A Polícia Federal pediu
perdão judicial para o engenheiro Everton Reinheimer, delator do cartel dos
trens. No mesmo pedido à Justiça Federal em São Paulo, a PF pleiteia o
benefício para outro delator, Jean Malte Orthman. A PF argumenta que os dois
ex-executivos da multinacional alemã Siemens tiveram papel decisivo na investigação
que desmontou o conluio de gigantes do setor para conquistar contratos
bilionários do Metrô e da Companhia Paulista de Trens Metropolitanos (CPTM), no
período entre 1998 e 2008 ? governos Mário Covas, José Serra e Geraldo Alckmin,
todos do PSDB.
Reinheimer é identificado
pela PF como |colaborador X| e Orthman, como |colaborador Y|. Eles fizeram
delação em outubro de 2013. Abordaram amplamente detalhes de como atuava o
cartel e revelaram métodos dessas sociedades que se ajustaram para fraudar
licitações, segundo a PF. Reinheimer foi além: ele indicou nomes de políticos,
entre os quais deputados federais, que teriam sido beneficiários de propinas
das empresas. Os políticos negam.
A PF não indiciou
Reinheimer nem Orthman no inquérito do cartel. Ao contrário, representou pela
decretação do perdão judicial para os dois ex-executivos da Siemens que, em
2013, fechou um acordo de leniência com o Conselho Administrativo de Defesa
Econômica (Cade), órgão antitruste do governo federal.
Na representação pelo perdão
aos delatores, o delegado Milton Fornazari Jr. assinala que ambos se
apresentaram concomitantemente a ele e à Procuradoria da República. |Sempre
colaboraram nos autos espontaneamente, trazendo elementos aptos a elucidar os
fatos criminosos dos quais tiveram conhecimento e participação|, destaca o
delegado da PF que investigou o cartel.
Na avaliação de Fornazari,
os delatores foram decisivos para três resultados da investigação: 1)
identificação dos demais coautores e partícipes das infrações penais por eles
praticadas; 2) revelação da estrutura hierárquica e da divisão das tarefas nas
empresas corruptoras; 3) recuperação parcial do produto ou do proveito das
infrações penais praticadas.
Cargos de confiança
A PF amparou o pedido de
perdão no artigo 4.º, parágrafo 2.º da Lei 12.850/2013. Essa norma confere ao
delegado de polícia, nos autos do inquérito e com manifestação do Ministério
Público, poderes para requerer ou representar ao juiz pela concessão de perdão
judicial ao colaborador.
Reinheimer, ex-diretor da
Divisão de Transportes da Siemens, é personagem-chave do escândalo do cartel.

Dados >>

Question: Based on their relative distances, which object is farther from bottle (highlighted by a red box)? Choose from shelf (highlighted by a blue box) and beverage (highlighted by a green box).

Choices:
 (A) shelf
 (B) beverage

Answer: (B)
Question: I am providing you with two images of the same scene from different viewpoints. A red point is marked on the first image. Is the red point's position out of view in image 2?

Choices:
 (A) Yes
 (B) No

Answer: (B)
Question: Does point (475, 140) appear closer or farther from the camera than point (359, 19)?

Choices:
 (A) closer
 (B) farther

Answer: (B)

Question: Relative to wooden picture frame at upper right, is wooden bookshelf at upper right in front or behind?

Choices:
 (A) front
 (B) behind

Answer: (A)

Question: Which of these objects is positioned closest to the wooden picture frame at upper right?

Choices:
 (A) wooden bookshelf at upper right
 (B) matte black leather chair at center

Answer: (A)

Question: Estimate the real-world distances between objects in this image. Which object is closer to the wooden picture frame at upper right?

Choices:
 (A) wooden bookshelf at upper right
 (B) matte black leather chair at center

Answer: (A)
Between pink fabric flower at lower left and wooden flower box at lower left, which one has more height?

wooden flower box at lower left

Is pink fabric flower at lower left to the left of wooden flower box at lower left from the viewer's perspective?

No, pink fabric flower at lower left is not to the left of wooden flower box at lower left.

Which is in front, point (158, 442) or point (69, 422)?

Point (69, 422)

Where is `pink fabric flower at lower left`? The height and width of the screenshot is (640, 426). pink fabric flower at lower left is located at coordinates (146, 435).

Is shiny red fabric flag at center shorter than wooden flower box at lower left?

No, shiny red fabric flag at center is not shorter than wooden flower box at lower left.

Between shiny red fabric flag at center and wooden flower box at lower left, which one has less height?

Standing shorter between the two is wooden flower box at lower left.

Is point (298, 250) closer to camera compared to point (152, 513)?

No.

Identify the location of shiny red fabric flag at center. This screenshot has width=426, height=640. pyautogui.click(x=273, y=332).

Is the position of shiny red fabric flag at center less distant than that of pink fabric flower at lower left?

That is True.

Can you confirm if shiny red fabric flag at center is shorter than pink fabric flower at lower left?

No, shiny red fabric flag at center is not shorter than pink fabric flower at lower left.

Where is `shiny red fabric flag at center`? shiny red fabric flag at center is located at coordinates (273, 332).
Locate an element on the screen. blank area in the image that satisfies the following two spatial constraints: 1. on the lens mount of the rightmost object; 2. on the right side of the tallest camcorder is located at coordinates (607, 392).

Tarefas e exercícios >>
1. Responda com base na reportagem sobre o cartel dos trens:
(a) Em que mês e ano os dois ex-executivos fizeram delação?
(b) Em que dispositivo legal a PF amparou o pedido de perdão?
(c) Que cargo Reinheimer ocupava na Siemens?
2. Prossiga a reportagem sobre o cartel dos trens a partir de sua última frase.
Os itens não são utilizados nesta atividade.

Respostas por tarefa >>
1.
(a) Em outubro de 2013.
(b) No artigo 4.º, parágrafo 2.º da Lei 12.850/2013.
(c) Era diretor da Divisão de Transportes da Siemens.

2.
Em outubro de 2013, ele fez delação à PF, em troca de redução de pena em caso
de uma eventual condenação ? a Justiça decidirá se acolhe o pleito da PF no fim
do processo do cartel.
O relato de Reinheimer
preocupou o governo paulista porque citou deputados que, na época, ocupavam
cargos de confiança no Palácio dos Bandeirantes, no comando de secretarias
estratégicas. Ele não apresentou provas, mas suas declarações provocaram a
remessa do inquérito da PF para o Supremo Tribunal Federal (STF), que detém
competência exclusiva para investigar e processar parlamentares com foro
privilegiado perante a Corte.
Em fevereiro de 2014, o
ministro Marco Aurélio Mello, relator do caso no STF, dividiu a investigação.
Manteve sob guarda do Supremo a parte relativa aos políticos e mandou de volta
para a primeira instância da Justiça Federal a parte sobre empresários,
executivos das multinacionais, doleiros e lobistas.
No dia 28 de novembro, Fornazari
Jr, da Delegacia de Repressão a Crimes Financeiros (Delefin) da PF em São
Paulo, indiciou criminalmente 33 investigados, entre eles o presidente da CPTM,
Mário Bandeira, e o diretor de Operações da estatal, José Luiz Lavorente, que
negam ilícitos.
O relatório da PF sobre o
cartel preenche 127 páginas e pede à Justiça que compartilhe as informações e
provas com o STF, com o procurador-geral de São Paulo, Márcio Elias Rosa, e com
o Banco Central ? aqui, para instrução de processo administrativo em razão de
indícios da manutenção ilegal de depósitos no exterior por dez dos
investigados. (Fausto Macedo/O Estado de S.Paulo)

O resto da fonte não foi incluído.